MASc Seminar: Audio-Visual Feature Fusion through Transformers for Automated Depression Screening in Social Media Content

Thursday, April 16, 2026 11:00 am - 12:00 pm EDT (GMT -04:00)

Candidate: Md Rezwanul Haque
Date: April 16, 2026
Time: 11:00 AM
Location: Online
Supervisor: Prof. Fakhri Karray
Co-Supervisor: Prof. Pin-Han Ho

All are welcome!

Abstract:
Depression has become a critical public health concern, with the World Health Organization reporting that over 280 million people worldwide are affected by it. The rapid growth of social media, particularly video blogs, has drawn research attention toward analyzing user-generated audiovisual content for signs of depression. These videos capture natural facial expressions, voice characteristics, and speech patterns that may reveal more about a person's emotional state than verbal self-reports alone. However, extracting useful features from such noisy, unstructured data and combining audio and visual information in a way that preserves their complementary nature remain open problems in this domain.

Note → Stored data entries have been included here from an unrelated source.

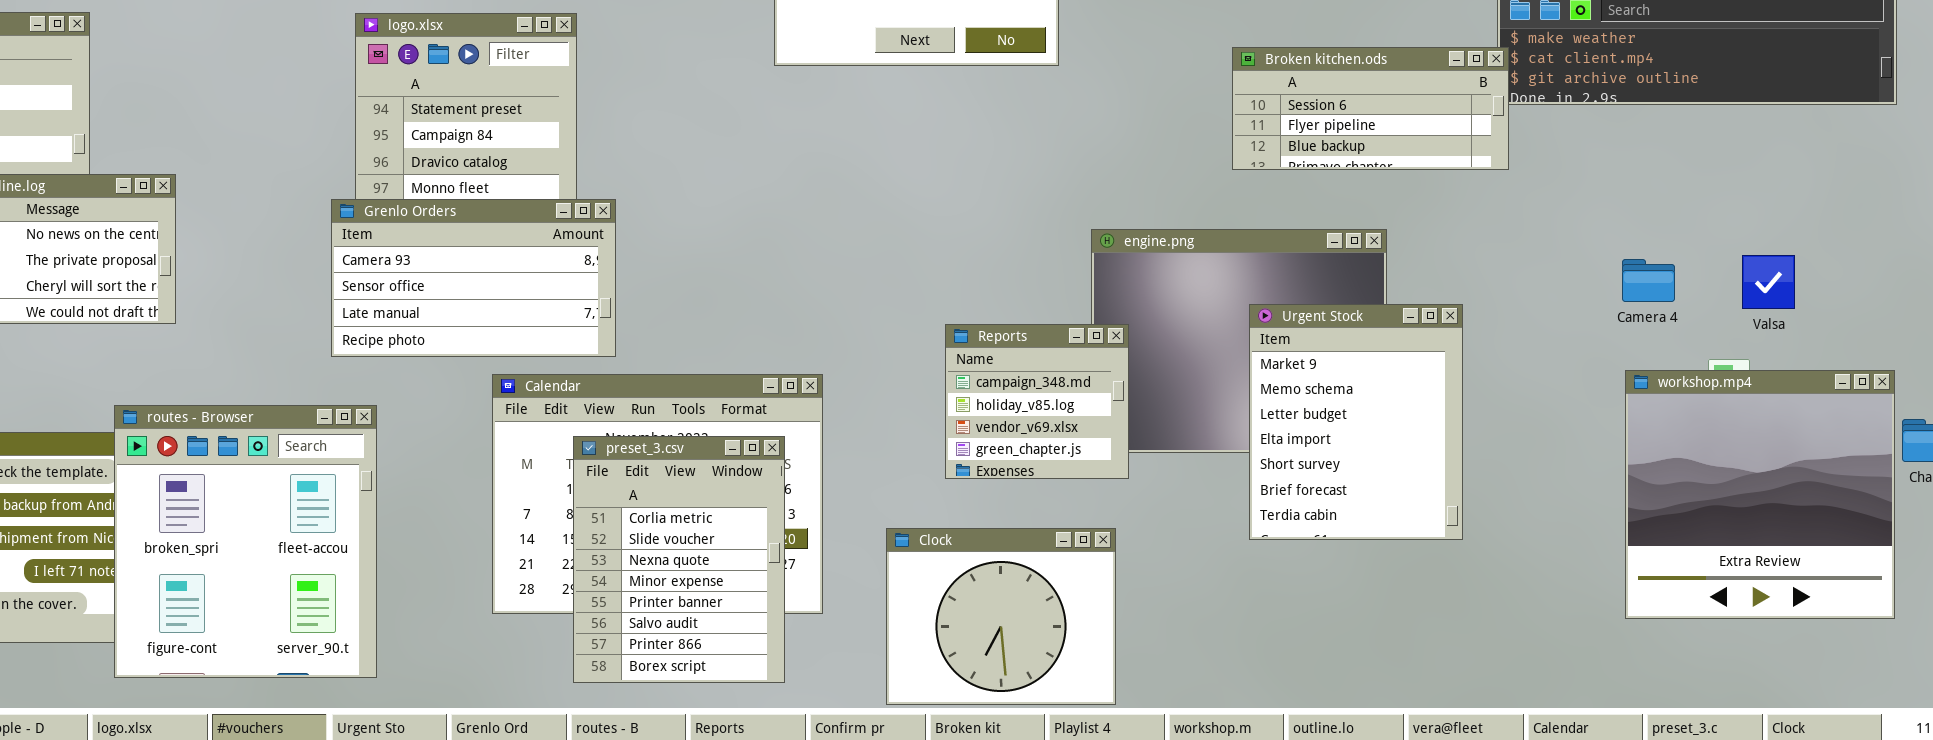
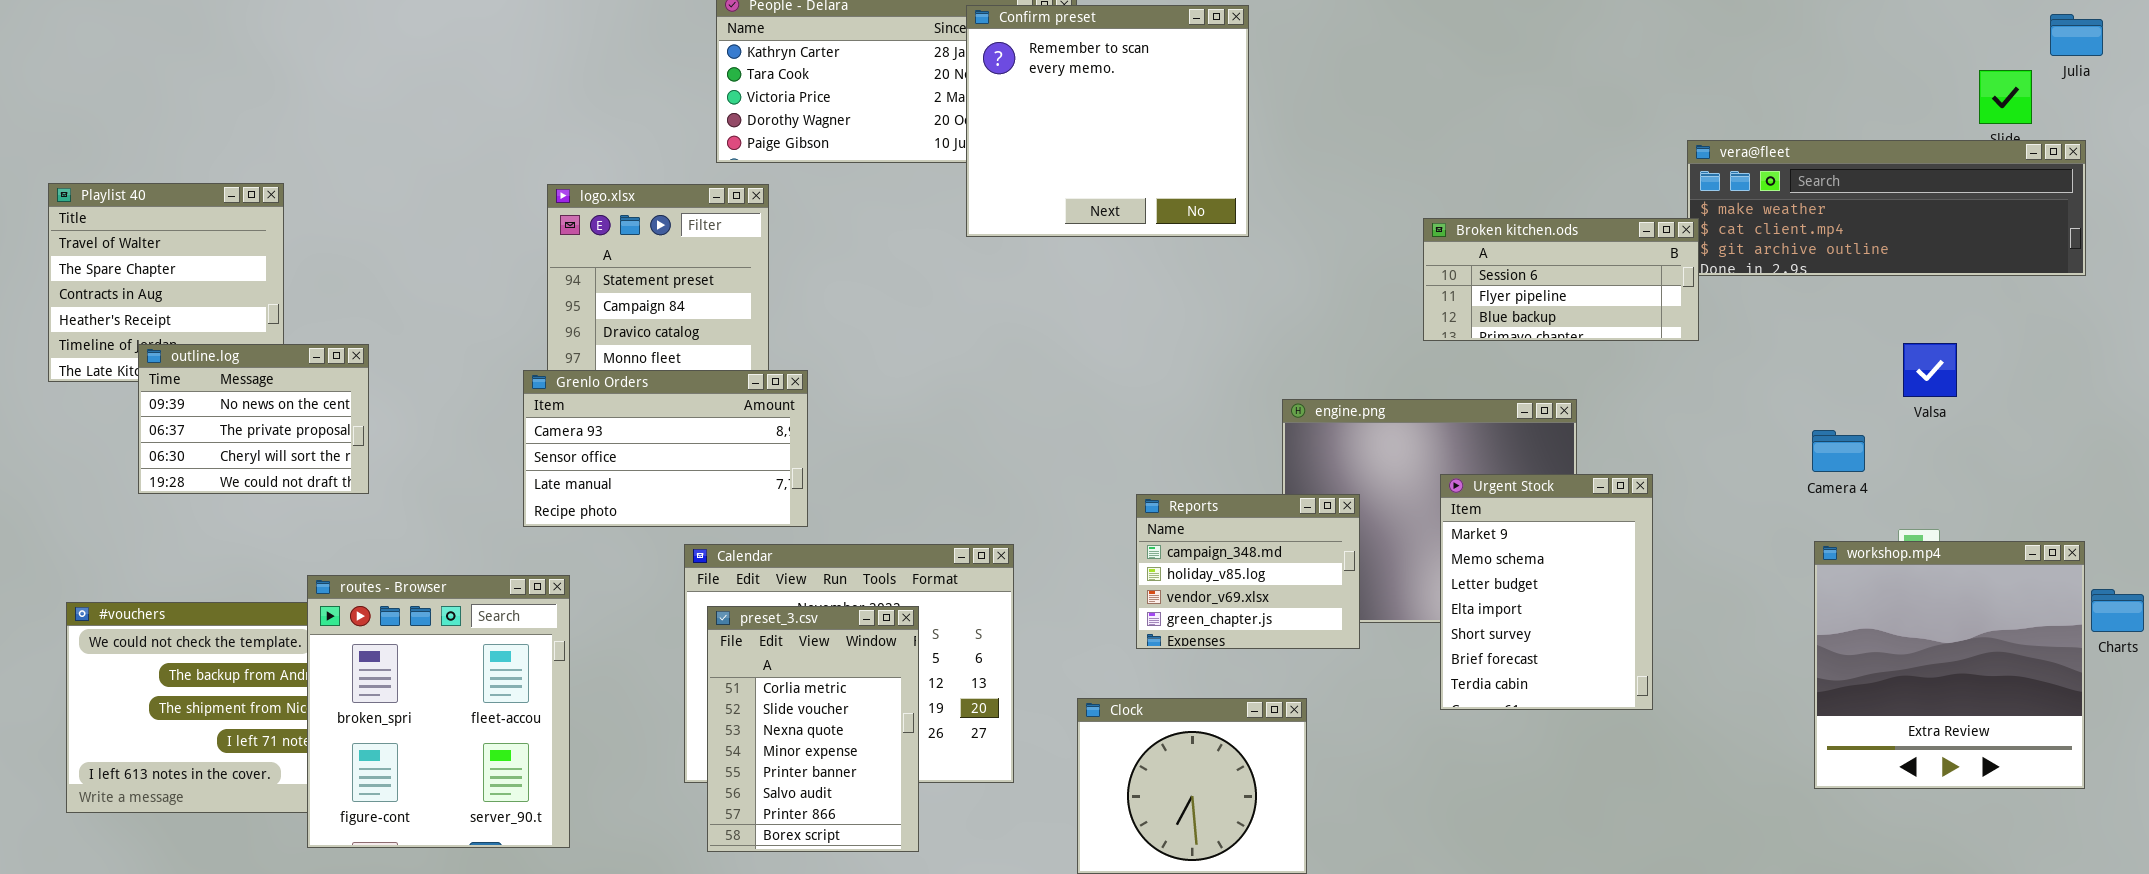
Valsa: [1742,255,1795,309] -> [1903,343,1957,397], moved
Reports: [945,324,1129,479] -> [1136,494,1360,649], resized
preset_3.csv: [573,436,785,683] -> [707,606,919,852], moved

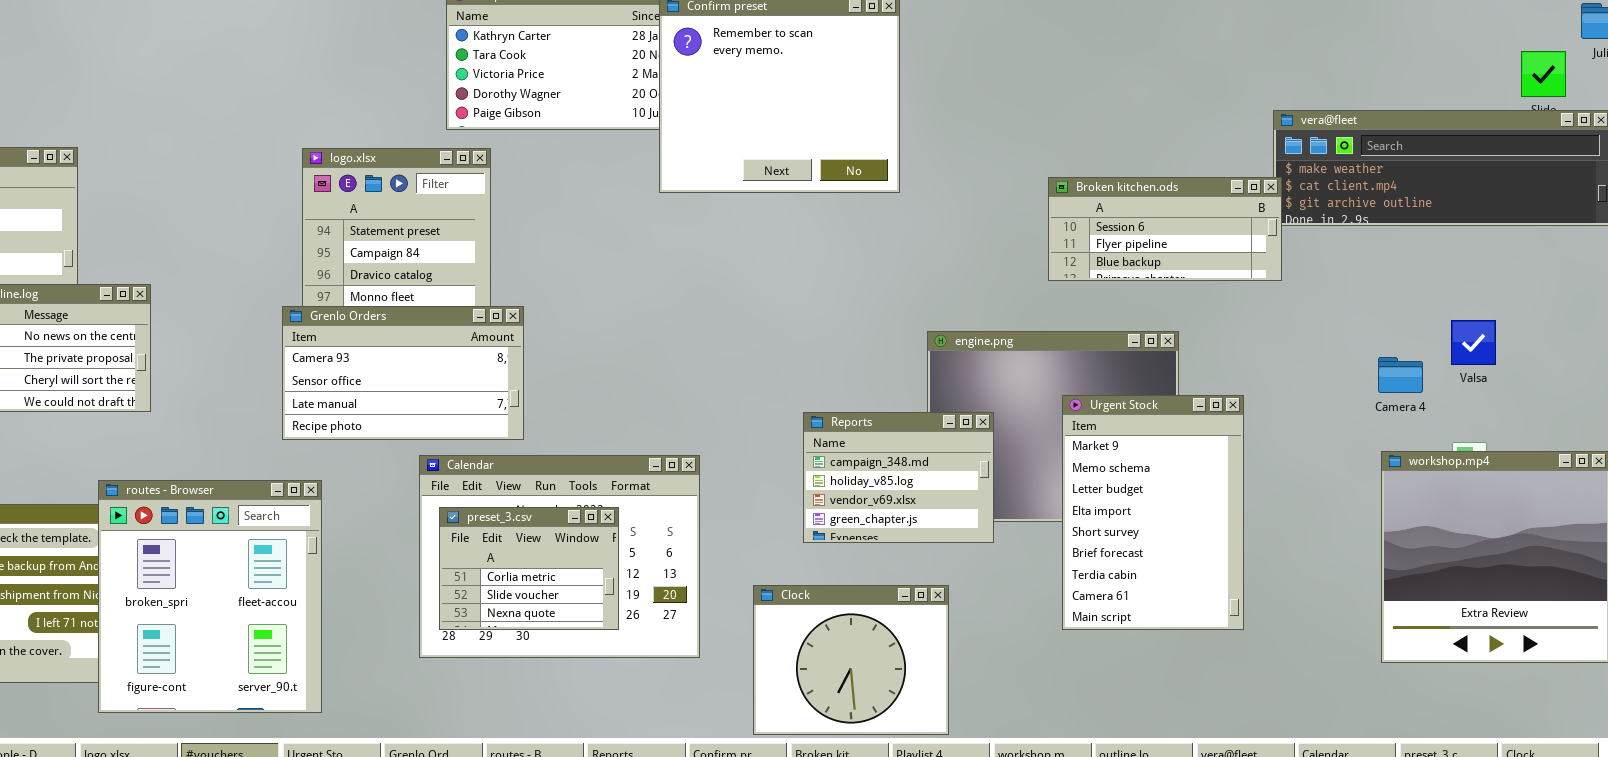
Valsa: [1903,343,1957,397] -> [1451,320,1496,365], moved
Urgent Stock: [1440,474,1653,710] -> [1062,395,1244,630], resized
preset_3.csv: [707,606,919,852] -> [439,507,619,630], resized

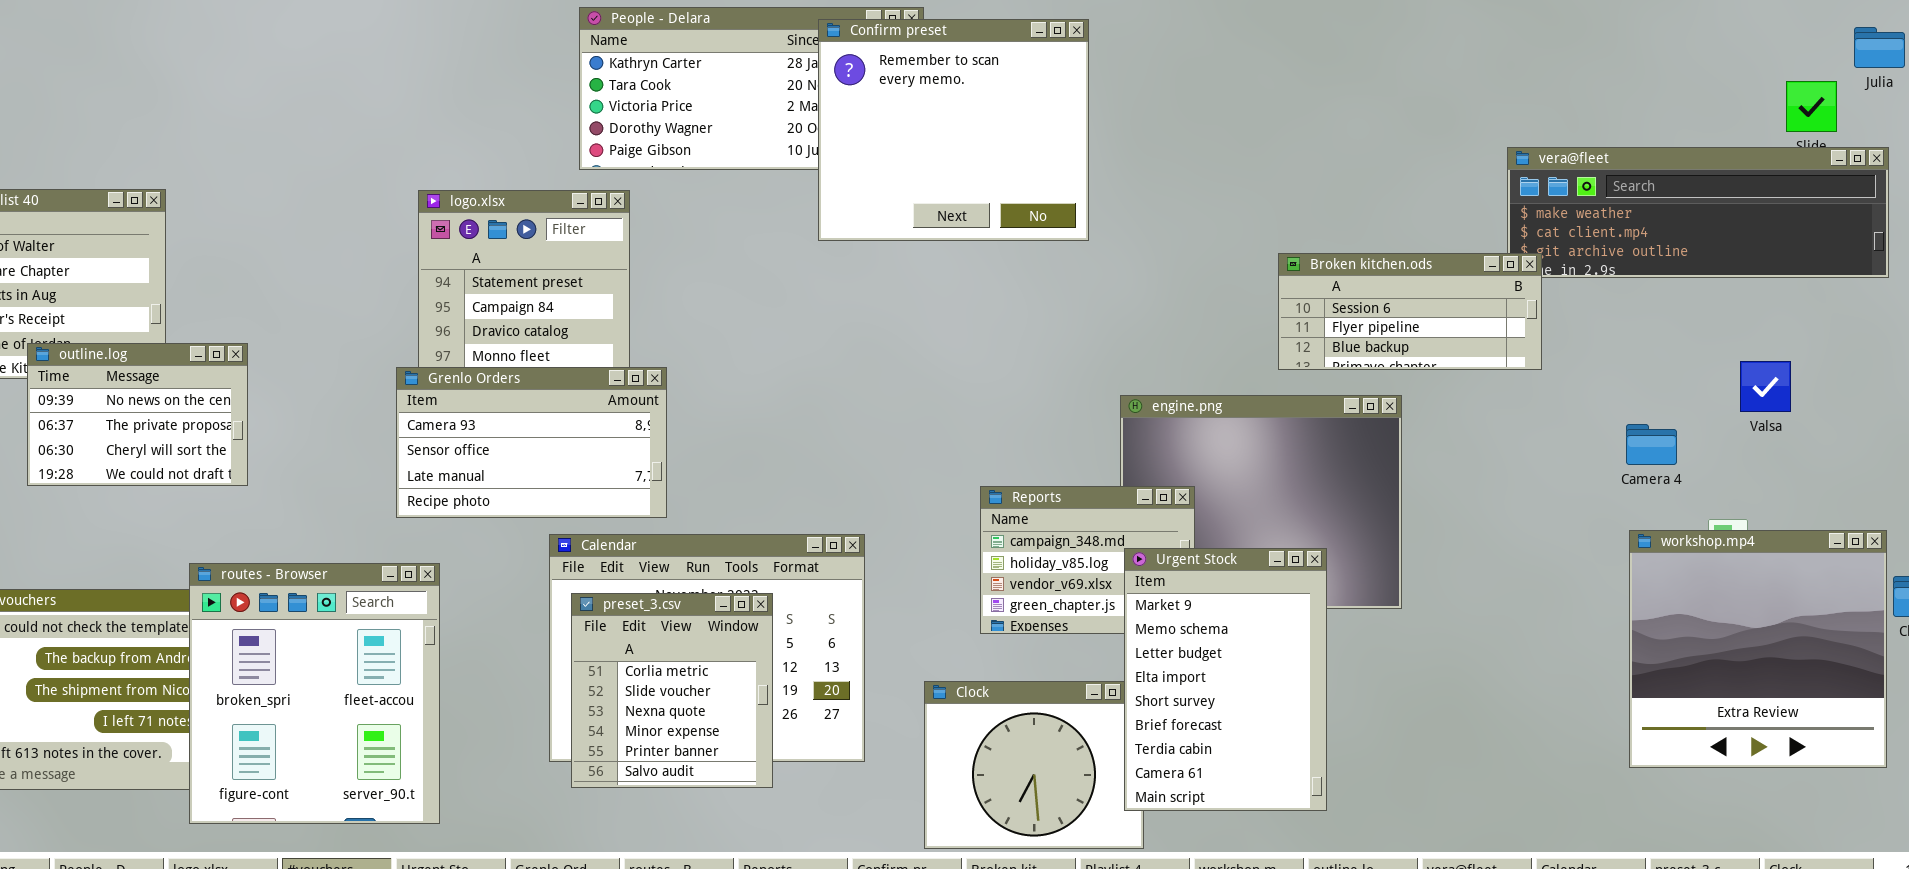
Broken kitchen.ods: [1048,177,1282,281] -> [1278,253,1542,370], moved
Valsa: [1451,320,1496,365] -> [1740,361,1791,412], moved
Urgent Stock: [1062,395,1244,630] -> [1124,548,1327,811], moved
preset_3.csv: [439,507,619,630] -> [571,593,773,788], resized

The thesis is organized into two main contributions. In the first part, we propose MDD-Net, a multimodal depression detection network that uses a mutual transformer to fuse acoustic and visual features. The acoustic branch employs a global self-attention network to process 25 low-level descriptors including loudness, Mel-Frequency Cepstral Coefficients, and spectral flux, capturing both content-based and positional relationships. The visual branch applies hierarchical multi-head self-attention on 68 facial landmarks extracted from each video frame. The mutual transformer then operates bidirectionally: audio queries attend to visual keys and values, and visual queries attend to audio keys and values. We also design a composite loss function that combines binary cross-entropy, focal loss, and L2 regularization to handle the noisy labels and class imbalance that are common in social media datasets.

In the second part, we introduce MMFformer, a multimodal fusion transformer network that takes a different approach to the same problem. For video, a pre-trained vision transformer augmented with residual connections extracts high-level spatial patterns from facial data. For audio, a transformer encoder built on the audio spectrogram transformer paradigm models temporal dynamics in speech signals through patch and positional embeddings. On the fusion side, we propose and compare three distinct strategies: late transformer fusion, intermediate transformer fusion, and intermediate attention fusion, each operating at a different level of the processing pipeline.

We evaluate both architectures on the D-Vlog dataset, a publicly available collection of 961 YouTube vlogs from 816 individuals annotated for depression. MMFformer is additionally tested on the LMVD dataset, a larger corpus of 1,823 vlogs collected from four different social media platforms. MDD-Net reaches an F1-Score of 77.07% on D-Vlog, which is an improvement ranging from 1.82% to 17.37% over previously reported methods. MMFformer achieves 90.92% on D-Vlog and 90.48% on LMVD, surpassing the best existing results by 13.92% and 7.74% respectively. Cross-corpus validation between D-Vlog and LMVD further confirms that the developed architectures generalize across different platforms and populations.